In a tweet on Friday afternoon, Barrow broke the news to his supporters, calling for prayers for The Gambia as he takes over leadership of the country.
“I would like to inform you that Yahya Jammeh has agreed to step down. He is scheduled to depart Gambia today. #NewGambia,” Barrow had tweeted on Friday from Senegal where he had been taking refuge and eventually sworn in on Thursday at the Gambian Embassy.
France 24, a French news agency, also reported that Jammeh was currently writing a statement where he accepts to leave, in the presence of Guinean officials.
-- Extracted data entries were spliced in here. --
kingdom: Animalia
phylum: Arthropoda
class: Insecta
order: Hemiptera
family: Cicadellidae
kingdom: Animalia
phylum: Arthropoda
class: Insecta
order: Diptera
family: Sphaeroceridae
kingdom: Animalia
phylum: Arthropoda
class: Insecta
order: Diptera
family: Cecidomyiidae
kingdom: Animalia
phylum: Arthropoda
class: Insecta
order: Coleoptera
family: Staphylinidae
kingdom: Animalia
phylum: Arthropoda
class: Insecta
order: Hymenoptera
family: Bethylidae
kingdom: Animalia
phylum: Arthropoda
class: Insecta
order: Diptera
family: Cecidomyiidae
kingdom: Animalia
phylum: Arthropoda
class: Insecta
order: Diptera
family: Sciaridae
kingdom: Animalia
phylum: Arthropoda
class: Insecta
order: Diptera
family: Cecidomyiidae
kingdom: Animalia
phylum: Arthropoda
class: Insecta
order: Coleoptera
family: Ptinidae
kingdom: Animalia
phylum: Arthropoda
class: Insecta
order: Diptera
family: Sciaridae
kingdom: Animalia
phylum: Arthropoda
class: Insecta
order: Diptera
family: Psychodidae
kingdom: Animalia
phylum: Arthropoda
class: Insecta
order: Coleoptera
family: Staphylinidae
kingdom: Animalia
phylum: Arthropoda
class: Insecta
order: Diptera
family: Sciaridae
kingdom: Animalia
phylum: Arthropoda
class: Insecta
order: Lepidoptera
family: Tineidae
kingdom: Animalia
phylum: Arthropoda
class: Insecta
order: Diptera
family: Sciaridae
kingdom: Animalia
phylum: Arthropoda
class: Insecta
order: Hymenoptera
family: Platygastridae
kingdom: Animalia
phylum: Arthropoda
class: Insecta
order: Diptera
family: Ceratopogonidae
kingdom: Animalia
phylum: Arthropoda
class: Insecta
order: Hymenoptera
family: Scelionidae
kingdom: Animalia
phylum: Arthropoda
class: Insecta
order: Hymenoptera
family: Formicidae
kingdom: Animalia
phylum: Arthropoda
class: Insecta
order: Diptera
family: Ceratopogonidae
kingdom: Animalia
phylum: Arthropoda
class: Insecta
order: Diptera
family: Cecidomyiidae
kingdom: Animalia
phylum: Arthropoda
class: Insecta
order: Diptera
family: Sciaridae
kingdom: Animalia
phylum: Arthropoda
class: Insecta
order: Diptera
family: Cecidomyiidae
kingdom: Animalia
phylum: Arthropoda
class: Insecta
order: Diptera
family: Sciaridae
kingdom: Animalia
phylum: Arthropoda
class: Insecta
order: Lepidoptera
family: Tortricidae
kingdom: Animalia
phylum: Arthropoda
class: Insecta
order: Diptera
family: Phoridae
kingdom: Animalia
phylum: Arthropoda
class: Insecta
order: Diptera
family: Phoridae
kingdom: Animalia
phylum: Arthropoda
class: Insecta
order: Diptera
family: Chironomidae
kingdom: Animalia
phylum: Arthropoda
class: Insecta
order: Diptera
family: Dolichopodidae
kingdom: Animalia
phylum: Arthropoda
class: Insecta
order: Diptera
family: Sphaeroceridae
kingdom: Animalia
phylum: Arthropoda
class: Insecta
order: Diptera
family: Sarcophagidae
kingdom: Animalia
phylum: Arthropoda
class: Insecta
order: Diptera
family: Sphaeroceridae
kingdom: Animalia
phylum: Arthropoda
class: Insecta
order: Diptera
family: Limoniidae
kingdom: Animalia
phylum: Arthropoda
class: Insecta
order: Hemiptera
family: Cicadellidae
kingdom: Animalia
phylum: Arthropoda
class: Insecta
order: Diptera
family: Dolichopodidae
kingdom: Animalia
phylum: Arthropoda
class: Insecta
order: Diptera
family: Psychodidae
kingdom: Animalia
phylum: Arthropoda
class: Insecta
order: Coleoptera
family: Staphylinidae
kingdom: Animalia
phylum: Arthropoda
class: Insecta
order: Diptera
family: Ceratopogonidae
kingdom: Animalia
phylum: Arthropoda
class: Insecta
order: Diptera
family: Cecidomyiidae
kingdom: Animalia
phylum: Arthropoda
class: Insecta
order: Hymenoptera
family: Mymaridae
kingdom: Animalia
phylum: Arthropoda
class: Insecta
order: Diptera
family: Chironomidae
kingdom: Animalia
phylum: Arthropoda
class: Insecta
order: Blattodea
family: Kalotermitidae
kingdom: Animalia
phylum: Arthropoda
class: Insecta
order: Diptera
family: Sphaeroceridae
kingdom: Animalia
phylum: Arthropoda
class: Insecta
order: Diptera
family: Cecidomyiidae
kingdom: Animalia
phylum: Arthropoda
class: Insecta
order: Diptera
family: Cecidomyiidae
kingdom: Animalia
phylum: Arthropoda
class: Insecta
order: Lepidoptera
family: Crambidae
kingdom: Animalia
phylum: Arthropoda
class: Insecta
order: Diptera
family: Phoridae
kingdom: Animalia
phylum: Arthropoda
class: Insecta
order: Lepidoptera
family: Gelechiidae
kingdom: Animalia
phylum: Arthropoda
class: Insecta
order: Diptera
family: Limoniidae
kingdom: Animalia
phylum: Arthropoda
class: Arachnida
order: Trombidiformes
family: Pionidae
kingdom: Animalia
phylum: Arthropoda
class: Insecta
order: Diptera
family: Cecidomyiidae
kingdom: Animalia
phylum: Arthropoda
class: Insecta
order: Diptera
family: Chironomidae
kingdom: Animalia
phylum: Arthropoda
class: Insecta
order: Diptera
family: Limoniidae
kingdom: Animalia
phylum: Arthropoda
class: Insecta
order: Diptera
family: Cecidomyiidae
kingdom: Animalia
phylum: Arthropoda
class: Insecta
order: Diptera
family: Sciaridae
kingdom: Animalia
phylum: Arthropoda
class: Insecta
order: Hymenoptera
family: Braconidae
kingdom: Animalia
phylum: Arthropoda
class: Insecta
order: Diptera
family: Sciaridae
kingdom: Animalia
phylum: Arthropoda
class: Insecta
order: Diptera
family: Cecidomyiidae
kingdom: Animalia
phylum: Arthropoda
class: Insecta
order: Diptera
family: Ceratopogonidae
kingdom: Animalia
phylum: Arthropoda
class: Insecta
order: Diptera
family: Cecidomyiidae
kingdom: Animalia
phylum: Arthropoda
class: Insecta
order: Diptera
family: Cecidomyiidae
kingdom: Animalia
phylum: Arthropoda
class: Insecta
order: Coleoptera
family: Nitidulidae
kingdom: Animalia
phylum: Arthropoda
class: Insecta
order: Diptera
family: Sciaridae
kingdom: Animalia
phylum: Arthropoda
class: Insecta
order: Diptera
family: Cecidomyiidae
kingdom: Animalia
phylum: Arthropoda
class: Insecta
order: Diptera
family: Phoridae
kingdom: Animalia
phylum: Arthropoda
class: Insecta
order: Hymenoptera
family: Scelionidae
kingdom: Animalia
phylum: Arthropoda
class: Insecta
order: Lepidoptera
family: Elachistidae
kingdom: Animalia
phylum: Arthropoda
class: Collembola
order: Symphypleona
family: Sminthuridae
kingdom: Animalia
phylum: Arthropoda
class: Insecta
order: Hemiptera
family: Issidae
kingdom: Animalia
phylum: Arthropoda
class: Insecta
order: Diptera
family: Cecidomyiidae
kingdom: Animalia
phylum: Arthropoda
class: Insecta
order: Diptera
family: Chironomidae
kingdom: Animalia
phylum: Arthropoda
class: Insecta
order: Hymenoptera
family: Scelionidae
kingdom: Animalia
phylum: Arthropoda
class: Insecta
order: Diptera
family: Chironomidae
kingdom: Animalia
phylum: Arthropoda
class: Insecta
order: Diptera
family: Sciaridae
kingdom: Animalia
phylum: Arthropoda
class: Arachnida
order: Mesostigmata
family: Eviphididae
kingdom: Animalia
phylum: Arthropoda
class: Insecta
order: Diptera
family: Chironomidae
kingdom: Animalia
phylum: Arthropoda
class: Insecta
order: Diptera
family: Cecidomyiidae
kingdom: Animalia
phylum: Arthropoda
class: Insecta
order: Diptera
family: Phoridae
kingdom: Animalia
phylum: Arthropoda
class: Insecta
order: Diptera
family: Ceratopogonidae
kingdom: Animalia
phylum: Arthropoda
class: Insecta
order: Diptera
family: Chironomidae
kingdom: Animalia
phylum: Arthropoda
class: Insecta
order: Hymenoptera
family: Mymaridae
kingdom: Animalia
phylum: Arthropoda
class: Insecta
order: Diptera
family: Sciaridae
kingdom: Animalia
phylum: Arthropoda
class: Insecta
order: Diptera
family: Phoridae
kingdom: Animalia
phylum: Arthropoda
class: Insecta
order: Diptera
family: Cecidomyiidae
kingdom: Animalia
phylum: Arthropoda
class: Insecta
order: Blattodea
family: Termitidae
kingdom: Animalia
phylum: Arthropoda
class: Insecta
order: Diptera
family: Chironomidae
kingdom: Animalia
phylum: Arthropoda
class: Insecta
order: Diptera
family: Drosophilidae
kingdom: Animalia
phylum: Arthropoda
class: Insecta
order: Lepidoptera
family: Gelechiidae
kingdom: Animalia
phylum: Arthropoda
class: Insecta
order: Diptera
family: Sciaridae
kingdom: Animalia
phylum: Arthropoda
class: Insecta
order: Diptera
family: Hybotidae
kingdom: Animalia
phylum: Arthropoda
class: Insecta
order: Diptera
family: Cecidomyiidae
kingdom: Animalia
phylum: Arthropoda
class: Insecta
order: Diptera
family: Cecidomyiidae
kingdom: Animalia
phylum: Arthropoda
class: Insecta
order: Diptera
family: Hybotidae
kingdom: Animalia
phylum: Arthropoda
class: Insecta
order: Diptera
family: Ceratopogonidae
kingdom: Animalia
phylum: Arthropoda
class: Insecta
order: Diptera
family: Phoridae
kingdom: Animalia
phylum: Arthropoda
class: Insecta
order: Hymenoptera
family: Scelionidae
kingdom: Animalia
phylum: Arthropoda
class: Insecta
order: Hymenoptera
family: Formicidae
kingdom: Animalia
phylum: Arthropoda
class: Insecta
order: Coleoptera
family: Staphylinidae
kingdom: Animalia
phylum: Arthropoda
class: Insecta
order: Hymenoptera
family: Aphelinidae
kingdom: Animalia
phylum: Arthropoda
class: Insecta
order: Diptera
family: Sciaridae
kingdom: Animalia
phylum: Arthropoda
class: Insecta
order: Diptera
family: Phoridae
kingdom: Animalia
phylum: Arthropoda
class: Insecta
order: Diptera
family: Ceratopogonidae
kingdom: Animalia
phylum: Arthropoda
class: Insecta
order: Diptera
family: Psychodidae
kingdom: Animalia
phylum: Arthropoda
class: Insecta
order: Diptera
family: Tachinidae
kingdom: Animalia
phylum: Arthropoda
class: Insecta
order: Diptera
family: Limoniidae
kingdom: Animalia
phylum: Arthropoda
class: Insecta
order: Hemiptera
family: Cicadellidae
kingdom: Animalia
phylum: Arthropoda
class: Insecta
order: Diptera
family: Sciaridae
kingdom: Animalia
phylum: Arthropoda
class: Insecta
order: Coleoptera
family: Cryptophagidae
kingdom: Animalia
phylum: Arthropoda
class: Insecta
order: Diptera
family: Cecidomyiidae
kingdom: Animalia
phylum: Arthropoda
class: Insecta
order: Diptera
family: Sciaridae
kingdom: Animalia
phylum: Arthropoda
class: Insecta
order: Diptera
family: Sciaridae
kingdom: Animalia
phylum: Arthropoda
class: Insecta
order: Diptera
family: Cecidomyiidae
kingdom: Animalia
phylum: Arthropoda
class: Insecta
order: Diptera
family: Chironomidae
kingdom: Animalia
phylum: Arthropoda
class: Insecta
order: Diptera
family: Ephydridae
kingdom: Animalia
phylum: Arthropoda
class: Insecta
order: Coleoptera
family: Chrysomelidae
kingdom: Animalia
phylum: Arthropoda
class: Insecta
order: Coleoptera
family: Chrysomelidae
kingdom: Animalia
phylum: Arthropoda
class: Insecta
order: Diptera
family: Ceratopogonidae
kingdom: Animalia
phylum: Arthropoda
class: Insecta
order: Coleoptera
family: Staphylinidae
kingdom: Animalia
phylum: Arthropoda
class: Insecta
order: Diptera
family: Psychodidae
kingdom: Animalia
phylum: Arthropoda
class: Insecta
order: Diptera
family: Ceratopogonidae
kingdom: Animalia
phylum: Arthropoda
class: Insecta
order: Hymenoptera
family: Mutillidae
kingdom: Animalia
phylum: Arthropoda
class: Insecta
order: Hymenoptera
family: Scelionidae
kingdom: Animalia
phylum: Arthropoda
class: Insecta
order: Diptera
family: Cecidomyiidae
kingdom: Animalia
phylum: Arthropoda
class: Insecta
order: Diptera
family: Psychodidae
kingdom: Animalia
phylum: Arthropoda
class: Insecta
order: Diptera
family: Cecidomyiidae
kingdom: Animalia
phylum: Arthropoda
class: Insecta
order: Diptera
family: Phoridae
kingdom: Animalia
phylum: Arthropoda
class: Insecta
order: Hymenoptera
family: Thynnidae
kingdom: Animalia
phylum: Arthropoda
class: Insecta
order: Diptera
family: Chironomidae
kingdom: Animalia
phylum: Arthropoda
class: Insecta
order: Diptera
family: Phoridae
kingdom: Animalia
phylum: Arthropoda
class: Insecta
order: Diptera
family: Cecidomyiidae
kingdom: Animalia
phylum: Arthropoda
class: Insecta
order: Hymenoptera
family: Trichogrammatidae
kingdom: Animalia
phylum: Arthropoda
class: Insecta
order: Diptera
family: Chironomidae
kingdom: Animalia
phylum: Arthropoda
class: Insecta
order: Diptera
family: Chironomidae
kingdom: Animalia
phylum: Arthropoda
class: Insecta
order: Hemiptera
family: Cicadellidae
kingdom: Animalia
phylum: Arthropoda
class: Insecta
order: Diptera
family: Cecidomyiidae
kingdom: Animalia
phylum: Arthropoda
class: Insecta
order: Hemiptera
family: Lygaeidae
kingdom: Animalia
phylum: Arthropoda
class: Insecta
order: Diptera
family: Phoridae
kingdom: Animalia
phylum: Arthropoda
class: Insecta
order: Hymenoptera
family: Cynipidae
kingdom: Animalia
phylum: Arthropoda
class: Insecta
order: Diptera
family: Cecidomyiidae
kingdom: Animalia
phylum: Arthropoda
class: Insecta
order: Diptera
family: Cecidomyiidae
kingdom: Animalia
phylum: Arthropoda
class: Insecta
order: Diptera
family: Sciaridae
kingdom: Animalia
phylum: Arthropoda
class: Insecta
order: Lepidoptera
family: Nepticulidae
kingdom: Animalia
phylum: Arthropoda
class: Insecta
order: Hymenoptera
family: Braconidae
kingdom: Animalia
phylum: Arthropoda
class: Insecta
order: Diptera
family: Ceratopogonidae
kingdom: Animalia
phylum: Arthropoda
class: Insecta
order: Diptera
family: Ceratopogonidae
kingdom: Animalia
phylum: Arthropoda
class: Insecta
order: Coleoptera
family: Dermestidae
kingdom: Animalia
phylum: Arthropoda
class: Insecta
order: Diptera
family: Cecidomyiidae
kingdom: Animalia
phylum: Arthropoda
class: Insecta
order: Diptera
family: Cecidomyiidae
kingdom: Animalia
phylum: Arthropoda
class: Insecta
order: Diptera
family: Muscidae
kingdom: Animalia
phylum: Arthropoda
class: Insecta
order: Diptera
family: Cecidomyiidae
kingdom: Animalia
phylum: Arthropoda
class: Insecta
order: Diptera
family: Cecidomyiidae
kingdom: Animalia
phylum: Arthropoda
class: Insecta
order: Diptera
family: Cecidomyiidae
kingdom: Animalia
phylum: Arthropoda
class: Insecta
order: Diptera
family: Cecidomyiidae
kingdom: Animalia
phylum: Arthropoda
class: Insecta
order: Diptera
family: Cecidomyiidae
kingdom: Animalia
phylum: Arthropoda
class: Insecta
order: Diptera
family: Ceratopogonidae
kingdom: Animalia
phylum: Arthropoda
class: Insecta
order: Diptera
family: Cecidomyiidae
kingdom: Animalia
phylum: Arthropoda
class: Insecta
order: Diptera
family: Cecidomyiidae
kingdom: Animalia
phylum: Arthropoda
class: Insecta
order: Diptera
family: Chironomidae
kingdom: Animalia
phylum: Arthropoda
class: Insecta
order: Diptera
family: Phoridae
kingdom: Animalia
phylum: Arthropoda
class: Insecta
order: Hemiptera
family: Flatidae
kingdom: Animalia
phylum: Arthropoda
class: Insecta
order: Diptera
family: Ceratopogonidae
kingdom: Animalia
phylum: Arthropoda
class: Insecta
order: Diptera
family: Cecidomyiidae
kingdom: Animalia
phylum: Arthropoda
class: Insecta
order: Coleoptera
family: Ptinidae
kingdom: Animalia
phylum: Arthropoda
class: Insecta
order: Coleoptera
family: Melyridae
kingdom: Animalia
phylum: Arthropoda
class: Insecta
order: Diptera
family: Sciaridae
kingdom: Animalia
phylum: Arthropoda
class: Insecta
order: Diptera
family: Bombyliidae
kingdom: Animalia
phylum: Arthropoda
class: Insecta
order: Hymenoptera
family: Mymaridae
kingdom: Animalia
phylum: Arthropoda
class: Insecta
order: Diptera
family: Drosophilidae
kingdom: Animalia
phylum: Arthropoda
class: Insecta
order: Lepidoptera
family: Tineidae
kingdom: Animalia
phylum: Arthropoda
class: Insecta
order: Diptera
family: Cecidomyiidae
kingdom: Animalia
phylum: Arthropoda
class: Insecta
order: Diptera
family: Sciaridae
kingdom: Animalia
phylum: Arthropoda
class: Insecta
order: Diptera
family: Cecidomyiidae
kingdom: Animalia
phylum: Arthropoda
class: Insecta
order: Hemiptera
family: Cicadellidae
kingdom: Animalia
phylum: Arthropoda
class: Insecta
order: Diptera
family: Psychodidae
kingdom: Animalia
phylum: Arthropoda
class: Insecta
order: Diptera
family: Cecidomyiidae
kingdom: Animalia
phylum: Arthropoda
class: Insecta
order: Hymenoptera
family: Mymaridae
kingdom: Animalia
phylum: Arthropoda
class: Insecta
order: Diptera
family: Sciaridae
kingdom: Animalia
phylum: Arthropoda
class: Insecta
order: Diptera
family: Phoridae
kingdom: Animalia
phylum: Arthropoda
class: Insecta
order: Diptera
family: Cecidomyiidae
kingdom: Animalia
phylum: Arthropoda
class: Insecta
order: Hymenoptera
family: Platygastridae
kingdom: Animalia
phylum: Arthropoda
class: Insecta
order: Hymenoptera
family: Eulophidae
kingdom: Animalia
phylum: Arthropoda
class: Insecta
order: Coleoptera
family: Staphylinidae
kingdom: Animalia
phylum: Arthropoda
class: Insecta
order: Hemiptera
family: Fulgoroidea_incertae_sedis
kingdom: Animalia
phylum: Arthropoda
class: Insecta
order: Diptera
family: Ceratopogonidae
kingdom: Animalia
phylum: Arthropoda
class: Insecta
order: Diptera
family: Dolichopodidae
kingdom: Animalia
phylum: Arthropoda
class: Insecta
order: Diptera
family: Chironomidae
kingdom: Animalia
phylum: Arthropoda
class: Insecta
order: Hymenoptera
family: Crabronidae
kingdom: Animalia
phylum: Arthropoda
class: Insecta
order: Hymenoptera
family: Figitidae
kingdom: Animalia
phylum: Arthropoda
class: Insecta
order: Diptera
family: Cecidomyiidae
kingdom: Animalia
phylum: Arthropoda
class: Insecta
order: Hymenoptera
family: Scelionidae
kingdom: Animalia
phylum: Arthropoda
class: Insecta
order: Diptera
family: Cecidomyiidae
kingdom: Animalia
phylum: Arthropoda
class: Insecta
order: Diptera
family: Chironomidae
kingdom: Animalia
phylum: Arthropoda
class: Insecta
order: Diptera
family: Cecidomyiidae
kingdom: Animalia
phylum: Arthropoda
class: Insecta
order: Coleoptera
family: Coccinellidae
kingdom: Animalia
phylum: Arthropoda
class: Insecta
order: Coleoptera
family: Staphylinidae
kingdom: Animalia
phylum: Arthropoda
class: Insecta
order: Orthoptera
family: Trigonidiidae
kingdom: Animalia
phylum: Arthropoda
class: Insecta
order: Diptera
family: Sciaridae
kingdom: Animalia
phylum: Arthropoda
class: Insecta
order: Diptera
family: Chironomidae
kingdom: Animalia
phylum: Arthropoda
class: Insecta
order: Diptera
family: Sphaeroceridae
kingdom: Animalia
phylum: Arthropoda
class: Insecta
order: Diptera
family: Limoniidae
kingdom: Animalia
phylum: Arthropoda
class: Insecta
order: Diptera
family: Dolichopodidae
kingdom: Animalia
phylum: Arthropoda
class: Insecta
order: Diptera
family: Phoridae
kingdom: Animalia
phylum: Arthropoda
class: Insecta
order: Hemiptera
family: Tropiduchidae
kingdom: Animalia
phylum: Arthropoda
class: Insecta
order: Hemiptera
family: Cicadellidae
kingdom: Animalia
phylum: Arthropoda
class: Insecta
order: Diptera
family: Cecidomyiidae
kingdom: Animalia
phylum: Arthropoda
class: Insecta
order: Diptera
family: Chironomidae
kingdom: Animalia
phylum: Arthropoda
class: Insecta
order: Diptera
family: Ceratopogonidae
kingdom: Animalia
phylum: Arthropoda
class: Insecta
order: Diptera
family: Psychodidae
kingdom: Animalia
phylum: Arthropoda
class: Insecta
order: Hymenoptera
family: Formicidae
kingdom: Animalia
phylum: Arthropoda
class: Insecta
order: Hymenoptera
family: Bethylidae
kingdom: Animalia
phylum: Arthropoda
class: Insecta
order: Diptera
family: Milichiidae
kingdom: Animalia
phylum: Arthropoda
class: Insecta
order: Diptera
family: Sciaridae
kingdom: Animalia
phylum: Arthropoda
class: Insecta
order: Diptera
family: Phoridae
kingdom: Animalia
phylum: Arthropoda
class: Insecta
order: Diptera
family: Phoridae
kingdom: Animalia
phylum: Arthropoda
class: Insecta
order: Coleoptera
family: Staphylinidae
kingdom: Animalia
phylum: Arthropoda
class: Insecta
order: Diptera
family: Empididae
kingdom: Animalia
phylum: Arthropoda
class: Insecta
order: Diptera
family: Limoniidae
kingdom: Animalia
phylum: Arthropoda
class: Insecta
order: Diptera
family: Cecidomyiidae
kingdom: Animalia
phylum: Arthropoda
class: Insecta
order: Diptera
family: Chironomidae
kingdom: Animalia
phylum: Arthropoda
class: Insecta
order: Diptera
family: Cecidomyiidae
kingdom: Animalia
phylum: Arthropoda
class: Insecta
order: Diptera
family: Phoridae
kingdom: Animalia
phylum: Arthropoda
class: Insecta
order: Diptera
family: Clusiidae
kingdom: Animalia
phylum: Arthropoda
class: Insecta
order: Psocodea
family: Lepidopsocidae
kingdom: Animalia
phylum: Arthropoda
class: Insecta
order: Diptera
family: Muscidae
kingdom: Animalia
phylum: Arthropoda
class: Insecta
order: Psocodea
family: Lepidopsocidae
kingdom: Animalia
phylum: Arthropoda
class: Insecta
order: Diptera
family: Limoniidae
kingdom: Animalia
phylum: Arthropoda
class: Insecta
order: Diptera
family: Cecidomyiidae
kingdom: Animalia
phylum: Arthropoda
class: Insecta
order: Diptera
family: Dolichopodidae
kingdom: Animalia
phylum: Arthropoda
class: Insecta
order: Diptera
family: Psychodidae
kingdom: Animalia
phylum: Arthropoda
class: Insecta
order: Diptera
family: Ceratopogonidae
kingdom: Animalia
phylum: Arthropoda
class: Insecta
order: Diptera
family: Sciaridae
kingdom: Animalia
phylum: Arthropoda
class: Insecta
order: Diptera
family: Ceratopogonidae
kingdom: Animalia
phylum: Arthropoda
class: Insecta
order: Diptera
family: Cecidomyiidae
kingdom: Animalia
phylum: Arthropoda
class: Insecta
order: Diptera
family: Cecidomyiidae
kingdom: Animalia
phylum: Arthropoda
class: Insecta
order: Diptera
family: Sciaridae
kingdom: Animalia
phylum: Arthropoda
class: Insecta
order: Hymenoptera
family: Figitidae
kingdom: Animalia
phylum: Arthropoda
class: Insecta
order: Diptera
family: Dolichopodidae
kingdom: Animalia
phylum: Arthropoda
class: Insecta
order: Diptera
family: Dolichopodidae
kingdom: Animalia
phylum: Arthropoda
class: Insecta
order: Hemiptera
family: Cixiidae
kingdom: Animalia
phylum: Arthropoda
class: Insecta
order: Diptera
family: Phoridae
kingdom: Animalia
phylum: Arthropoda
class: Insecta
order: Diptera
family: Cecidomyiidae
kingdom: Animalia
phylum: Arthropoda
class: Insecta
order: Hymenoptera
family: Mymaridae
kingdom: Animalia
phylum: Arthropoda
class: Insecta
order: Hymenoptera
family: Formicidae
Jammeh, who had ruled over the tiny West African country for 22 years after seizing power in 1994 through a military coup, initially congratulated Barrow after elections results were announced on December 1, 2006 but suddenly made a U-turn eight days later, rejecting the outcome and calling for fresh polls. The move sent panic across the nation, with many citizens and tourists fleeing to neighbouring countries for safety.
The 51-year-old, who once vowed to rule The Gambia for a billion years, rejected offer of asylum from a number of African countries including Morocco before eventually agreeing to quit on Friday.